START EXCERPTED DATA

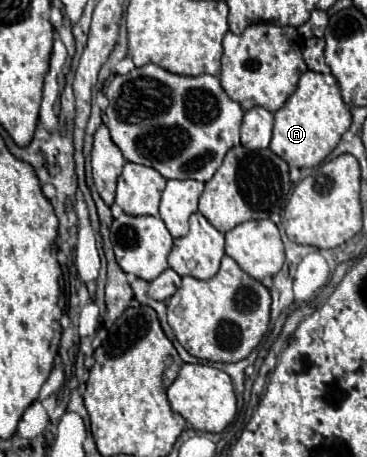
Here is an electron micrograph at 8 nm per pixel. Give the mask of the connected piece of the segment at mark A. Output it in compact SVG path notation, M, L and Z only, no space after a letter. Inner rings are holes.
M307 70L299 80L297 90L285 102L285 106L275 112L273 138L269 148L279 154L289 166L311 168L325 160L325 156L339 144L343 132L349 126L351 112L349 106L341 100L337 80L333 76Z

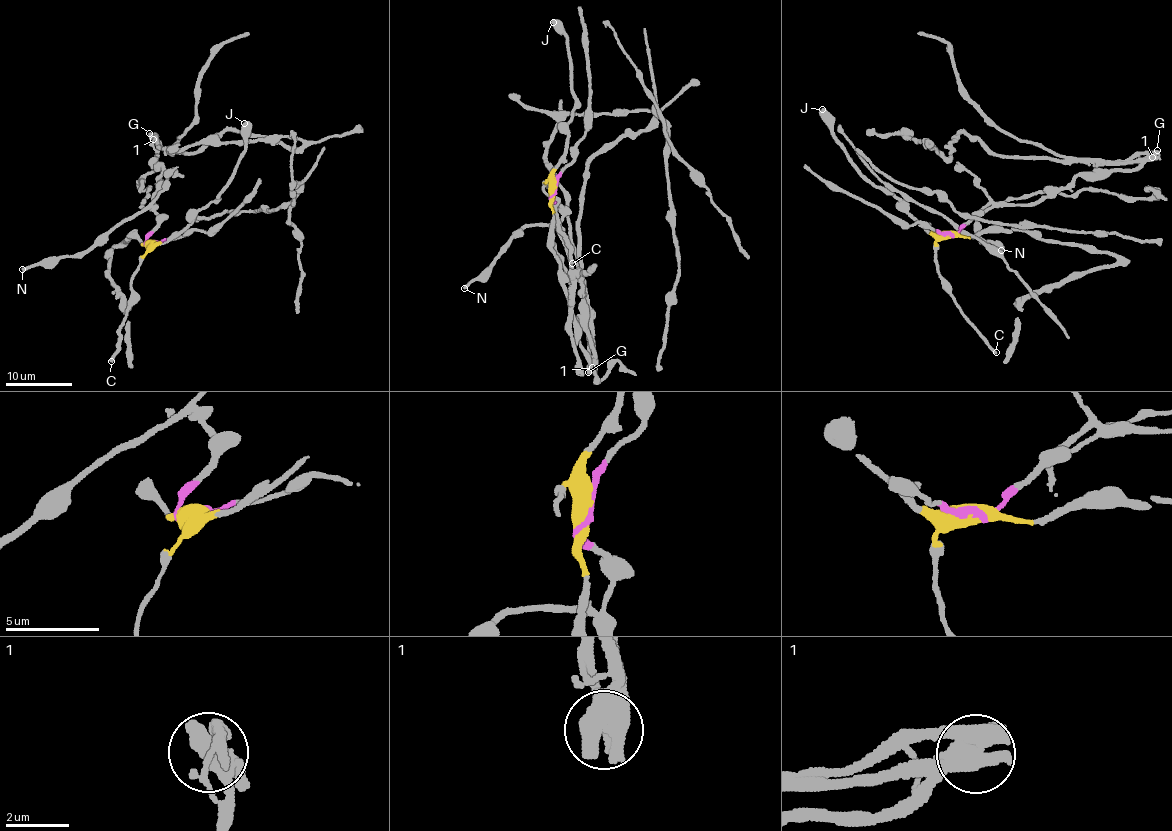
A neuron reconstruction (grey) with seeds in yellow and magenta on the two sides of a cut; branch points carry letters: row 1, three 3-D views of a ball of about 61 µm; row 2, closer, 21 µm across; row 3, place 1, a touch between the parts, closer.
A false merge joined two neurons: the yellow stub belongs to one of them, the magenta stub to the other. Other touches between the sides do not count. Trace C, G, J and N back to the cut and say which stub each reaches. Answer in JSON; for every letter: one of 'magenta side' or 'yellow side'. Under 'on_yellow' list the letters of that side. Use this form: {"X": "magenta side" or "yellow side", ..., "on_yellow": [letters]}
{"C": "yellow side", "G": "magenta side", "J": "yellow side", "N": "magenta side", "on_yellow": ["C", "J"]}

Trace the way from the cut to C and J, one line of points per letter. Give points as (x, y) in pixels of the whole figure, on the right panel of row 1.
C: (951, 235), (936, 244), (934, 256), (942, 286), (960, 313), (997, 353)
J: (951, 235), (929, 234), (897, 197), (873, 186), (834, 137), (832, 118), (821, 109)

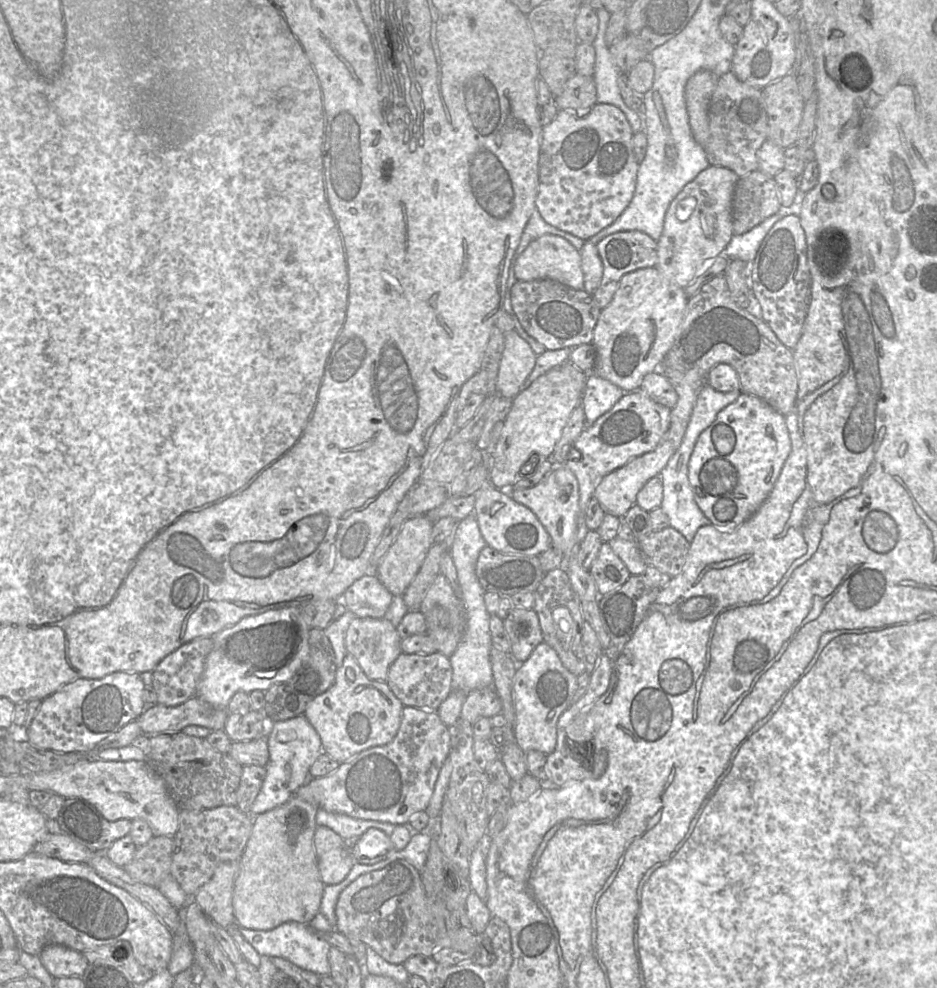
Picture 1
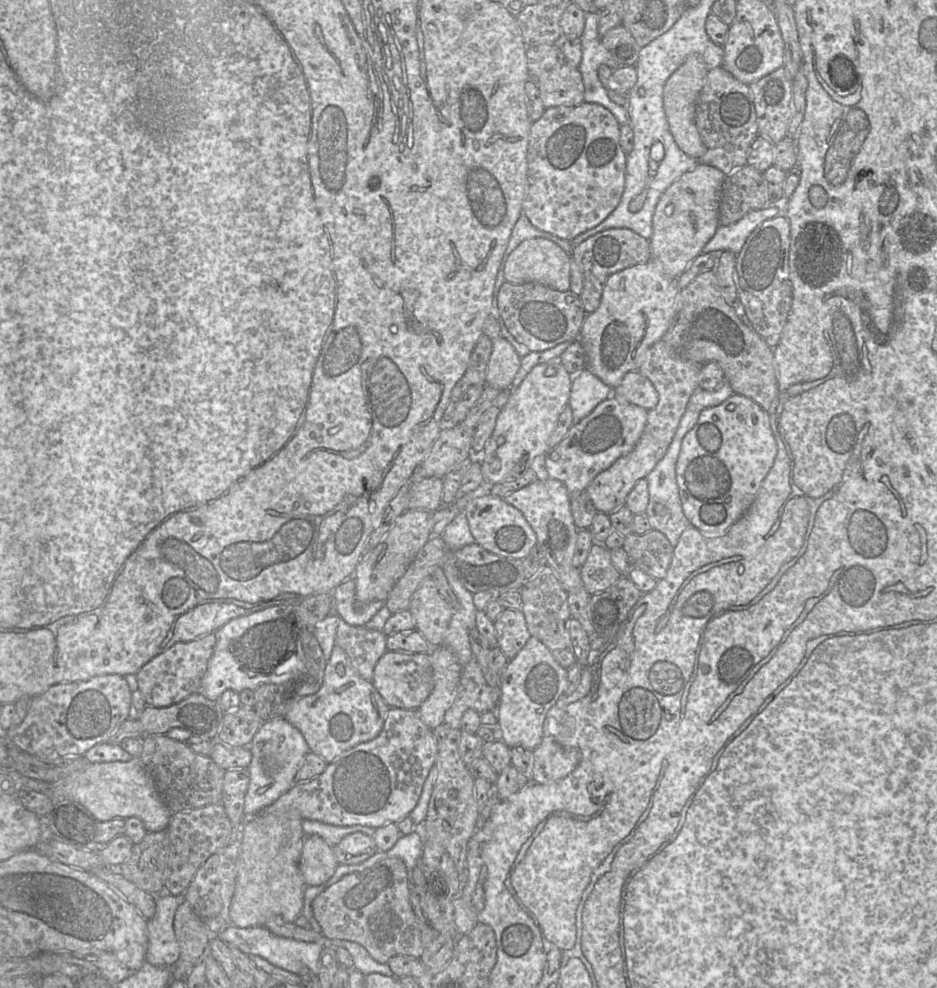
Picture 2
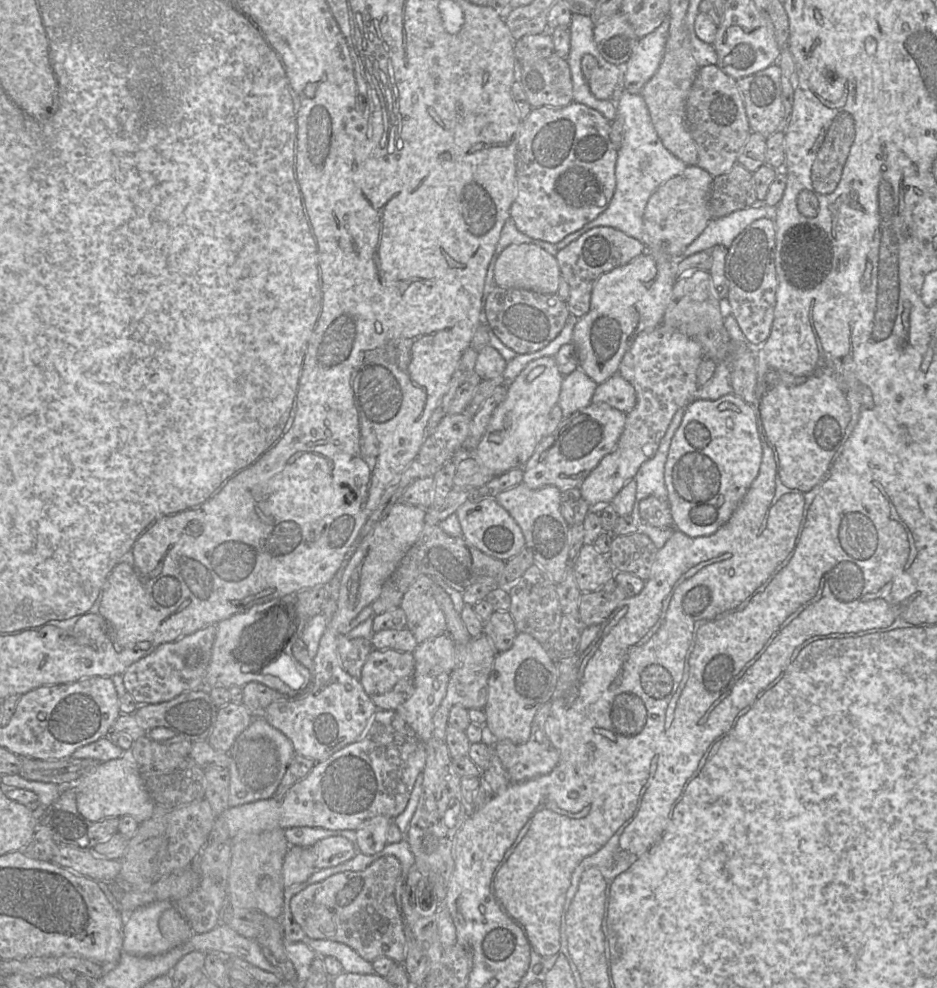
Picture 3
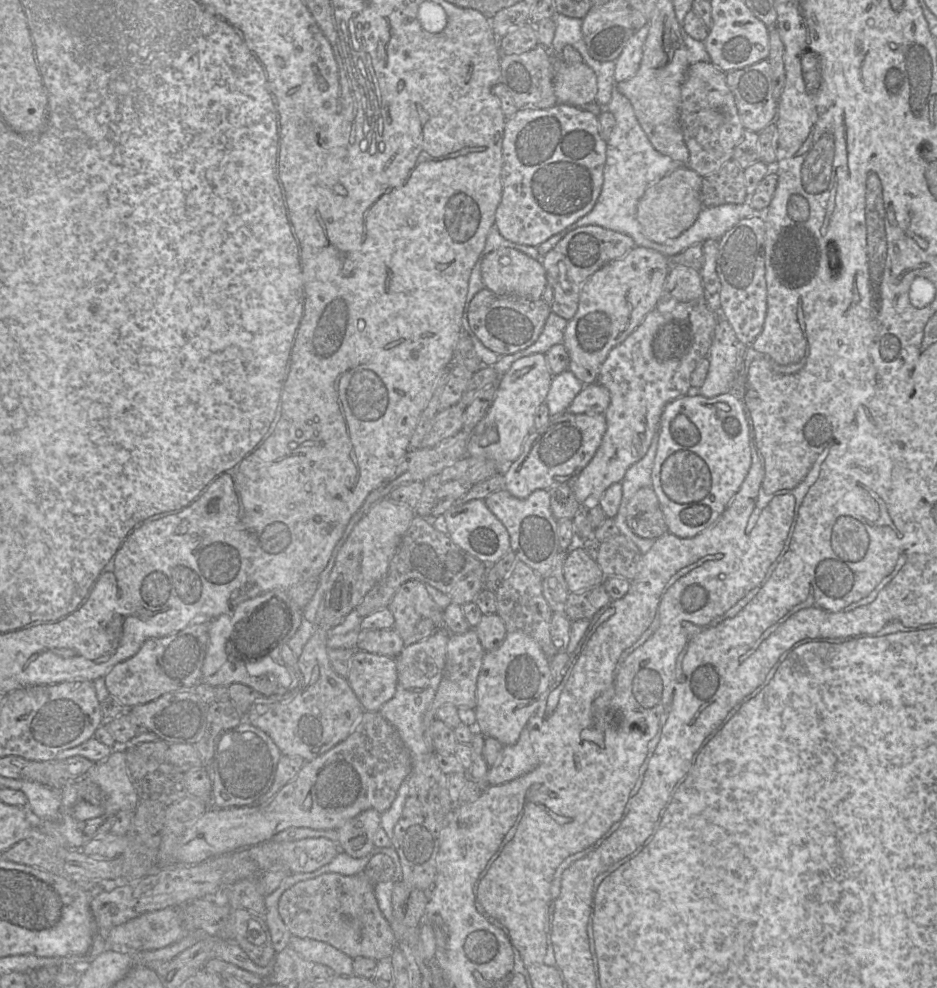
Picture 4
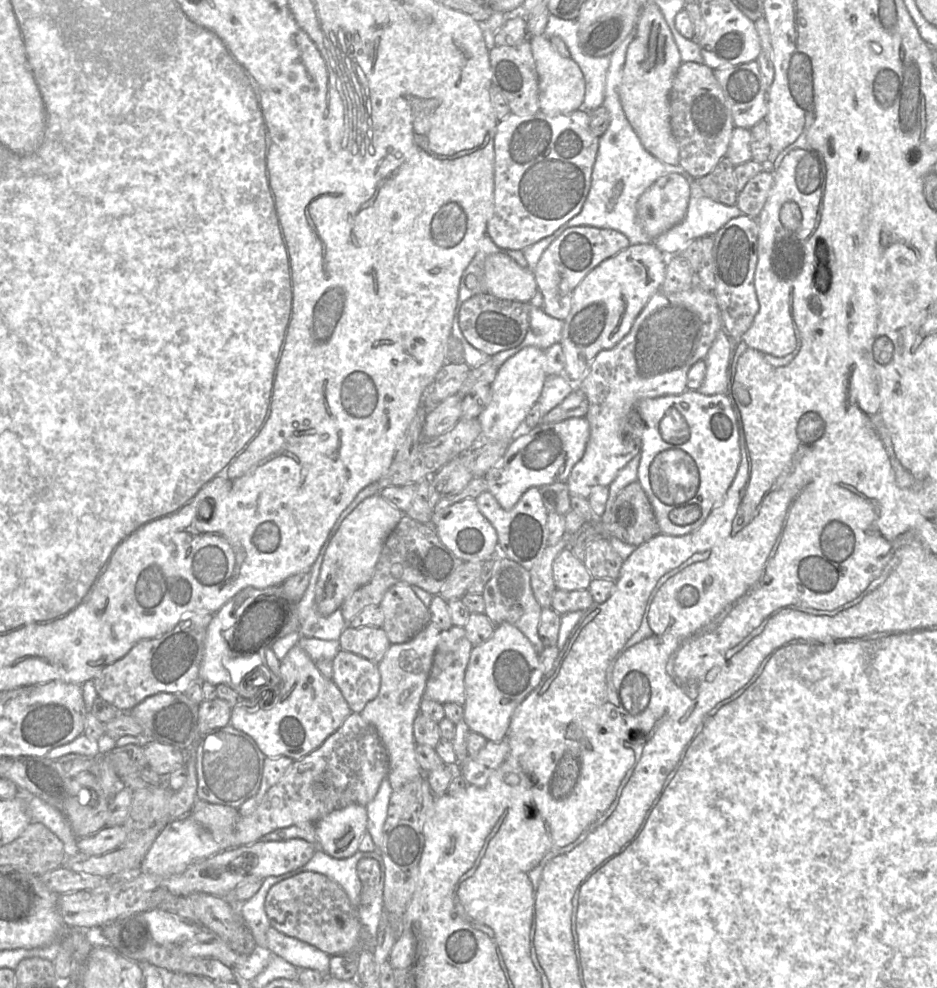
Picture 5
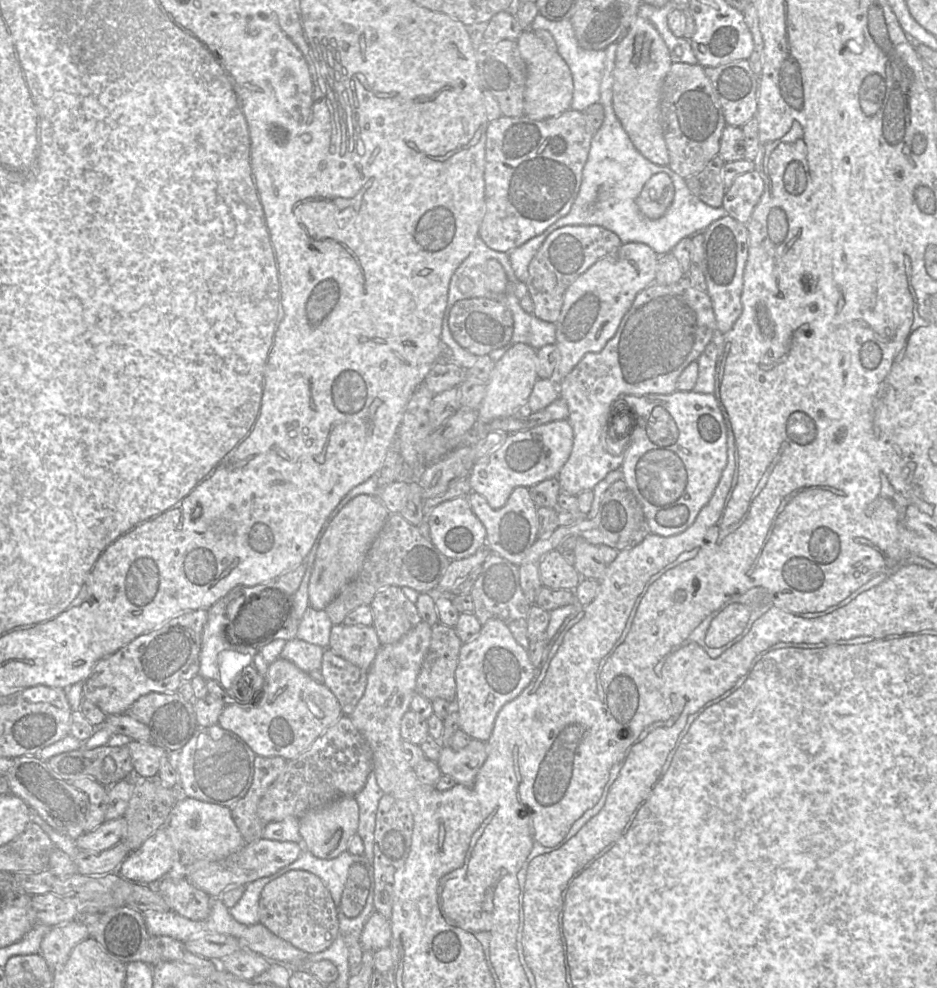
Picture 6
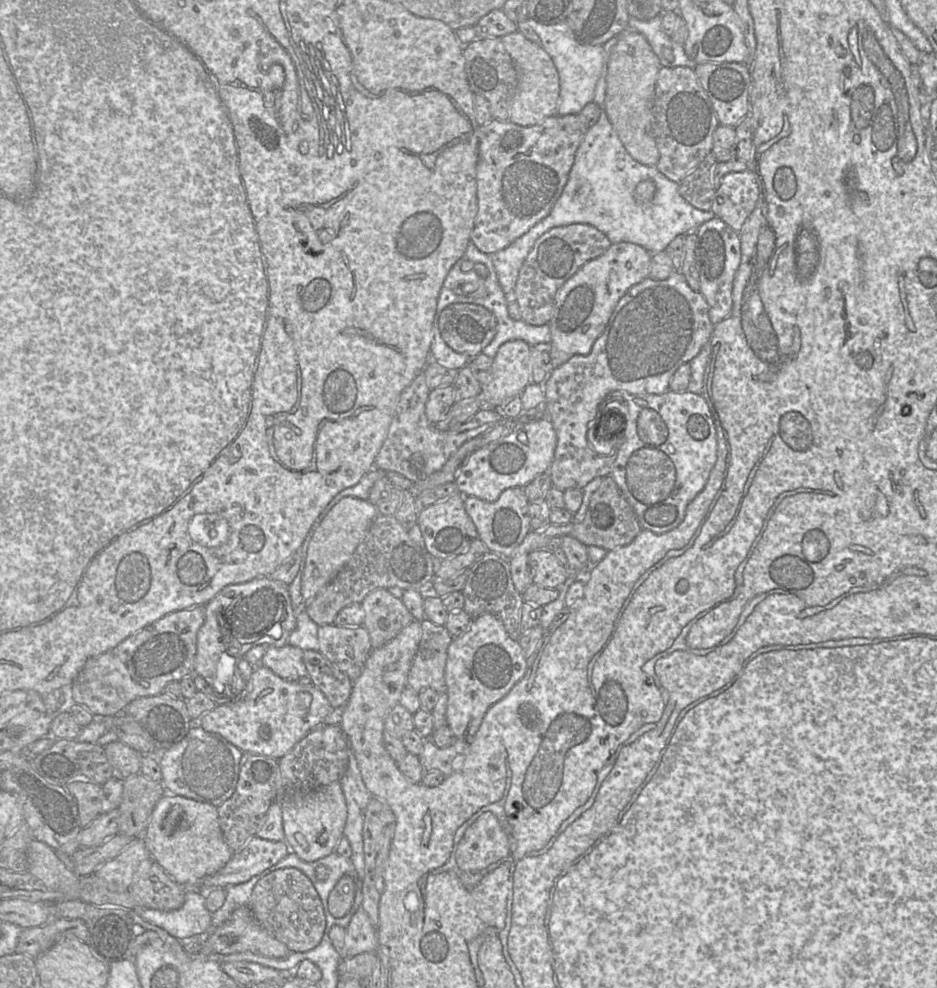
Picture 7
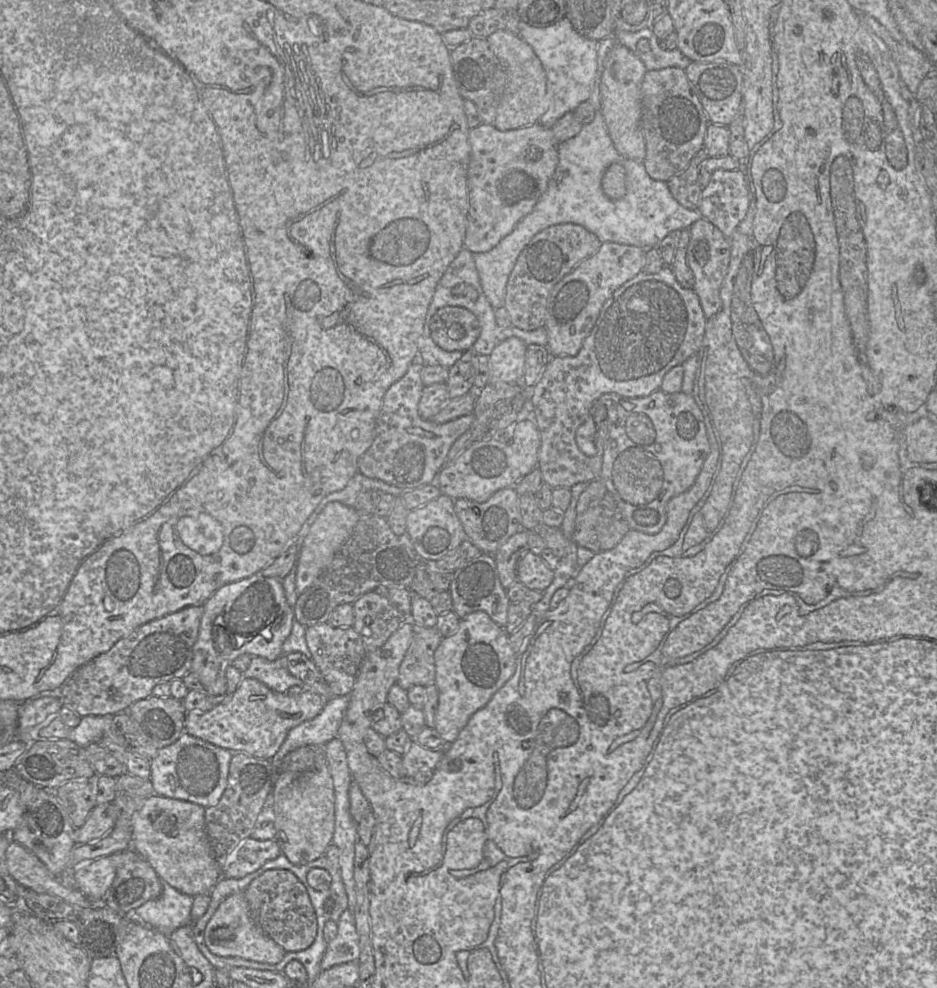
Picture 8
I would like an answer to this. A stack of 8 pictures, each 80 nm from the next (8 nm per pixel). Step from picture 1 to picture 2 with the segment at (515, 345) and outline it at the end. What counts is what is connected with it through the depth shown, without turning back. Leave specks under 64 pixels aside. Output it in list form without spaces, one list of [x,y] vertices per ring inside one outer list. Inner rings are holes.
[[[502,336],[494,338],[486,373],[487,384],[499,390],[509,389],[520,369],[521,359],[506,338]]]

END EXCERPTED DATA

* REQUIRED ACTION *
Please restate all of the listing above word for word, with no pictures.

* YOUR RESPONSE *
Here is an electron micrograph at 8 nm per pixel. Give the mask of the connected piece of the segment at mark A. Output it in compact SVG path notation, M, L and Z only, no space after a letter. Inner rings are holes.
M307 70L299 80L297 90L285 102L285 106L275 112L273 138L269 148L279 154L289 166L311 168L325 160L325 156L339 144L343 132L349 126L351 112L349 106L341 100L337 80L333 76Z

A neuron reconstruction (grey) with seeds in yellow and magenta on the two sides of a cut; branch points carry letters: row 1, three 3-D views of a ball of about 61 µm; row 2, closer, 21 µm across; row 3, place 1, a touch between the parts, closer.
A false merge joined two neurons: the yellow stub belongs to one of them, the magenta stub to the other. Other touches between the sides do not count. Trace C, G, J and N back to the cut and say which stub each reaches. Answer in JSON; for every letter: one of 'magenta side' or 'yellow side'. Under 'on_yellow' list the letters of that side. Use this form: {"X": "magenta side" or "yellow side", ..., "on_yellow": [letters]}
{"C": "yellow side", "G": "magenta side", "J": "yellow side", "N": "magenta side", "on_yellow": ["C", "J"]}

Trace the way from the cut to C and J, one line of points per letter. Give points as (x, y) in pixels of the whole figure, on the right panel of row 1.
C: (951, 235), (936, 244), (934, 256), (942, 286), (960, 313), (997, 353)
J: (951, 235), (929, 234), (897, 197), (873, 186), (834, 137), (832, 118), (821, 109)

Picture 1
Picture 2
Picture 3
Picture 4
Picture 5
Picture 6
Picture 7
Picture 8
I would like an answer to this. A stack of 8 pictures, each 80 nm from the next (8 nm per pixel). Step from picture 1 to picture 2 with the segment at (515, 345) and outline it at the end. What counts is what is connected with it through the depth shown, without turning back. Leave specks under 64 pixels aside. Output it in list form without spaces, one list of [x,y] vertices per ring inside one outer list. Inner rings are holes.
[[[502,336],[494,338],[486,373],[487,384],[499,390],[509,389],[520,369],[521,359],[506,338]]]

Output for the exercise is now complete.